PDF Field Extraction: Amazon Nova Pro

Selectable in Settings → Variants → Extraction.

Approach

Uses the same free-JSON extraction prompt as baseline Sonnet, but with Amazon’s Nova Pro multimodal model via AWS Bedrock. Nova Pro supports native PDF input and costs roughly 1/4 the price of Sonnet.

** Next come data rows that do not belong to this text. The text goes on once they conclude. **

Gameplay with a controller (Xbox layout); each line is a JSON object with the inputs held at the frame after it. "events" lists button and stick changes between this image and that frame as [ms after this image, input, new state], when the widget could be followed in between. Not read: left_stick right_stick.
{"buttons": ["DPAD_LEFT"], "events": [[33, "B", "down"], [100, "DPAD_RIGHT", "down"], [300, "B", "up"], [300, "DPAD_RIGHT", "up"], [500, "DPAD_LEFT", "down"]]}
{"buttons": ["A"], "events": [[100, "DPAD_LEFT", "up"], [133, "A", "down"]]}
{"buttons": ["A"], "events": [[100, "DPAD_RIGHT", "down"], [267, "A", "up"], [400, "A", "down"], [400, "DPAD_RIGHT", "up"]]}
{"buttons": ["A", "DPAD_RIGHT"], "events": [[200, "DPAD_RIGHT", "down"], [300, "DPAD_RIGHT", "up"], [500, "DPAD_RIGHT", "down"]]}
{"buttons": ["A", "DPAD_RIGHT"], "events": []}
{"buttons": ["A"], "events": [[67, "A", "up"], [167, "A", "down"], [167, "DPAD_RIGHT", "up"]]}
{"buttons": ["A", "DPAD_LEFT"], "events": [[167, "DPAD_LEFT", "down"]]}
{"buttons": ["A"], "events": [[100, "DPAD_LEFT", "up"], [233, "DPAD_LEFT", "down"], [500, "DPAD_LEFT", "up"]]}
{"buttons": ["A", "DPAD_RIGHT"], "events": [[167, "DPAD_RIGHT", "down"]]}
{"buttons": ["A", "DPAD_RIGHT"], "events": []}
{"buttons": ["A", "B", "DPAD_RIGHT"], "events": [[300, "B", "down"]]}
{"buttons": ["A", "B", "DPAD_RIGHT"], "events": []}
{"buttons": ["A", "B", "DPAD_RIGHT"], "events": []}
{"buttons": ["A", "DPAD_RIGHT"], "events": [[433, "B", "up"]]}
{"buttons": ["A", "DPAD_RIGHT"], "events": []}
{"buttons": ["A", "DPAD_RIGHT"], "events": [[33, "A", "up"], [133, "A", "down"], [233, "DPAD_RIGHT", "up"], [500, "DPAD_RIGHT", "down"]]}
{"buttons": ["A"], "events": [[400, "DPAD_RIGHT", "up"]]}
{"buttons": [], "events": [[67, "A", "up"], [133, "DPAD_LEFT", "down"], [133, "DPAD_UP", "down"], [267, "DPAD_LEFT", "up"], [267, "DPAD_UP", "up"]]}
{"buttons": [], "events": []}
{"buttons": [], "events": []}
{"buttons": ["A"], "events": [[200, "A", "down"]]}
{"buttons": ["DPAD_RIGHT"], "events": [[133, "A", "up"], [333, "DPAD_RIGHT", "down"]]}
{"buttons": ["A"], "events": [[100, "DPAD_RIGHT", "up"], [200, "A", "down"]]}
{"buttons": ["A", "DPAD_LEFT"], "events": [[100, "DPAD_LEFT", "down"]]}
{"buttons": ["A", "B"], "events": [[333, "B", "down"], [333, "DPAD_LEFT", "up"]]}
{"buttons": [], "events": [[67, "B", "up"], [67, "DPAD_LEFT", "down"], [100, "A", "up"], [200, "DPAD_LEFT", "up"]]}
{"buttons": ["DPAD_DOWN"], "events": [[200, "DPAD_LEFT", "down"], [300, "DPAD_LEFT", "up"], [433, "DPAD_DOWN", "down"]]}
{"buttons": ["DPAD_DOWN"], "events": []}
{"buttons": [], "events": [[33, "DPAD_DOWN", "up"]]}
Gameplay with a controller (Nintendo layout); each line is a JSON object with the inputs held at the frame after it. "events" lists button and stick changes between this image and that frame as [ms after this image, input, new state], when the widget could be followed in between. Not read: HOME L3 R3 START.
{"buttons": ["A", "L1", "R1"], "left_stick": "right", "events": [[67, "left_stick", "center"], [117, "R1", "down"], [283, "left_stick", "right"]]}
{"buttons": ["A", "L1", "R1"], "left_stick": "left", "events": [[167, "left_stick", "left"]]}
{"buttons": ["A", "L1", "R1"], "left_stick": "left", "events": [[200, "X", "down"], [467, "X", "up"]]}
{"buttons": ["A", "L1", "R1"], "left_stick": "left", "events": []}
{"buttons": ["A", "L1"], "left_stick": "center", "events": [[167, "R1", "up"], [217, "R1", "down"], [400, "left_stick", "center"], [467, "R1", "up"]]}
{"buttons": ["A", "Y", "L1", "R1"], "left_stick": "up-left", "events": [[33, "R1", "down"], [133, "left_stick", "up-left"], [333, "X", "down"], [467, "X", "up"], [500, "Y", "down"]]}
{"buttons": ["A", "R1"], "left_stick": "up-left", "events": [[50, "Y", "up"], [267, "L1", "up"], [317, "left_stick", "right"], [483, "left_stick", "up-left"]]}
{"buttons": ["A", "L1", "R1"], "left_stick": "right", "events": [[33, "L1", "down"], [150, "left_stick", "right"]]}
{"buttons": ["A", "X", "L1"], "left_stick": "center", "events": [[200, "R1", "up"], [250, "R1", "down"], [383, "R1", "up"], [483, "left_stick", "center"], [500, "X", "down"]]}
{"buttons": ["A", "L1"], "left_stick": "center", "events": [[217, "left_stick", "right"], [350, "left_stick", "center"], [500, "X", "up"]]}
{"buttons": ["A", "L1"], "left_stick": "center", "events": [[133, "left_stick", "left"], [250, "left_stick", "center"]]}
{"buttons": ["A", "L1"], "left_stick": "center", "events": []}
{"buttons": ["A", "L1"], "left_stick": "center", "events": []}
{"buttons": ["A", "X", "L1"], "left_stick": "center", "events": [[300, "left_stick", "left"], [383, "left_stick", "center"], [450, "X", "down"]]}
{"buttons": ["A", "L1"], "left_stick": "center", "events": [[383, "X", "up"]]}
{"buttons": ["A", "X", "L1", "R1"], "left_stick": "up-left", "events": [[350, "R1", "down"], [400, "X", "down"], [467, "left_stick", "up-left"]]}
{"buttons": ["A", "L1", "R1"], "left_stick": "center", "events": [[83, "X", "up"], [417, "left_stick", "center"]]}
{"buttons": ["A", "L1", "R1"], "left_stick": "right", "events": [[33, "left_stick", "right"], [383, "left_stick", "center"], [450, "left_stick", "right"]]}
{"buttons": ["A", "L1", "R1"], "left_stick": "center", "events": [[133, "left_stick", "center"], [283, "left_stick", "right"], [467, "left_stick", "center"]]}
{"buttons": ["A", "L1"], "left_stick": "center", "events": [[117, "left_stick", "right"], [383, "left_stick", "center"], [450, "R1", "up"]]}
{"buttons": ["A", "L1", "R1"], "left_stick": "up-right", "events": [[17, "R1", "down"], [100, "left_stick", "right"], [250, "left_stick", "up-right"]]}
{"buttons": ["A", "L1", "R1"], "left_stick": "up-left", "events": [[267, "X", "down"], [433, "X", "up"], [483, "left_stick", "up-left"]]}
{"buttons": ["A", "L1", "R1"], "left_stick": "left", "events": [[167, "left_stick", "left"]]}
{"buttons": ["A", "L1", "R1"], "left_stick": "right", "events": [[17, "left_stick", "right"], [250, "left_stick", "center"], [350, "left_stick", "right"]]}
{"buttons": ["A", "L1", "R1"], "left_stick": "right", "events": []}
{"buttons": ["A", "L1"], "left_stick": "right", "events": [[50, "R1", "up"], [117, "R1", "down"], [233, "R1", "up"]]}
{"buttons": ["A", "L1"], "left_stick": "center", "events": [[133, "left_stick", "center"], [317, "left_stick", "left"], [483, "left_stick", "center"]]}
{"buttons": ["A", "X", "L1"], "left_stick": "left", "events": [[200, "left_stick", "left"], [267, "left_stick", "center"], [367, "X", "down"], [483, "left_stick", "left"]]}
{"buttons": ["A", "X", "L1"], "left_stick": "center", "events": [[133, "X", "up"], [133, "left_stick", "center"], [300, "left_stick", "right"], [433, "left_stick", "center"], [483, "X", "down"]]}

Metrics (Deterministic scorer)

Metric	Nova Pro	Baseline Sonnet	Delta
Field Recall	0.6%	62.1%	-61.5pp
Field Precision	4.0%	78.9%	-74.9pp
Type Accuracy	100.0%	97.0%	+3.0pp
Group Accuracy	50.0%	31.4%	+18.6pp
Sensitivity Accuracy	100.0%	27.3%	+72.7pp

Findings

Nova Pro fails at field-level extraction. Despite achieving 97-100% on the homework’s tool-calling interview task, Nova Pro cannot perform PDF field extraction at a useful level. It produces section-level summaries (e.g., “contactInformation”, “familyInformation”) rather than individual fields (e.g., “firstName”, “lastName”, “emailAddress”).

The task complexity gap is larger than expected. The homework tested Nova Pro on a 10-field interview spec where it scored 97%. PDF extraction requires identifying 30-140 individual fields from visual document layout — a fundamentally different and harder task than following a pre-defined field list. This confirms the homework’s 15-field ceiling applies even more strongly to open-ended extraction (vs. tool-calling with a known schema).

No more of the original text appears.